-- What the exercise asks --
Please return all the records exactly, with nothing left out.

Items from a data source
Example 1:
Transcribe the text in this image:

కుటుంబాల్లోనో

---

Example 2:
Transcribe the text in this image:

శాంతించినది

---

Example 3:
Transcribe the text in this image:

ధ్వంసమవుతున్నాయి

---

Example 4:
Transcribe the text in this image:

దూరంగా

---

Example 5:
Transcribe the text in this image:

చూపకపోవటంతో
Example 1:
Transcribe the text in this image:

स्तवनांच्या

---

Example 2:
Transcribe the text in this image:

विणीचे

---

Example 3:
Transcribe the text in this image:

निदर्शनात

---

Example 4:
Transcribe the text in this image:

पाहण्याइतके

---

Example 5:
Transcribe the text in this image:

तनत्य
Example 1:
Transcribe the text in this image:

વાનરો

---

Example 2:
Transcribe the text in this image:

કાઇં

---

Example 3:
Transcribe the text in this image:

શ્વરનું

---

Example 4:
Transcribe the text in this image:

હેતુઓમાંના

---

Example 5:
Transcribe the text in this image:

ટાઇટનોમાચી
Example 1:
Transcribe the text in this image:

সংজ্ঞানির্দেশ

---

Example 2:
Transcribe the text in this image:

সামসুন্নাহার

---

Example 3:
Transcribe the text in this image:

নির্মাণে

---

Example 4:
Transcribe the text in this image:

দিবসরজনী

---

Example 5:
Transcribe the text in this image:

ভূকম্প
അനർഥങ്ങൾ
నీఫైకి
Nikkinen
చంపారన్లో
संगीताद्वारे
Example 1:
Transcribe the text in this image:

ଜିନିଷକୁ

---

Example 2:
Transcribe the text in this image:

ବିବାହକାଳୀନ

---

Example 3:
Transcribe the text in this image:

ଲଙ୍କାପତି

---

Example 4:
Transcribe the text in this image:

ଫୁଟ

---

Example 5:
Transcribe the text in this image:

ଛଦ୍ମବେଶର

-- Output below --
Example 1:
Transcribe the text in this image:

కుటుంబాల్లోనో

---

Example 2:
Transcribe the text in this image:

శాంతించినది

---

Example 3:
Transcribe the text in this image:

ధ్వంసమవుతున్నాయి

---

Example 4:
Transcribe the text in this image:

దూరంగా

---

Example 5:
Transcribe the text in this image:

చూపకపోవటంతో
Example 1:
Transcribe the text in this image:

स्तवनांच्या

---

Example 2:
Transcribe the text in this image:

विणीचे

---

Example 3:
Transcribe the text in this image:

निदर्शनात

---

Example 4:
Transcribe the text in this image:

पाहण्याइतके

---

Example 5:
Transcribe the text in this image:

तनत्य
Example 1:
Transcribe the text in this image:

વાનરો

---

Example 2:
Transcribe the text in this image:

કાઇં

---

Example 3:
Transcribe the text in this image:

શ્વરનું

---

Example 4:
Transcribe the text in this image:

હેતુઓમાંના

---

Example 5:
Transcribe the text in this image:

ટાઇટનોમાચી
Example 1:
Transcribe the text in this image:

সংজ্ঞানির্দেশ

---

Example 2:
Transcribe the text in this image:

সামসুন্নাহার

---

Example 3:
Transcribe the text in this image:

নির্মাণে

---

Example 4:
Transcribe the text in this image:

দিবসরজনী

---

Example 5:
Transcribe the text in this image:

ভূকম্প
അനർഥങ്ങൾ
నీఫైకి
Nikkinen
చంపారన్లో
संगीताद्वारे
Example 1:
Transcribe the text in this image:

ଜିନିଷକୁ

---

Example 2:
Transcribe the text in this image:

ବିବାହକାଳୀନ

---

Example 3:
Transcribe the text in this image:

ଲଙ୍କାପତି

---

Example 4:
Transcribe the text in this image:

ଫୁଟ

---

Example 5:
Transcribe the text in this image:

ଛଦ୍ମବେଶର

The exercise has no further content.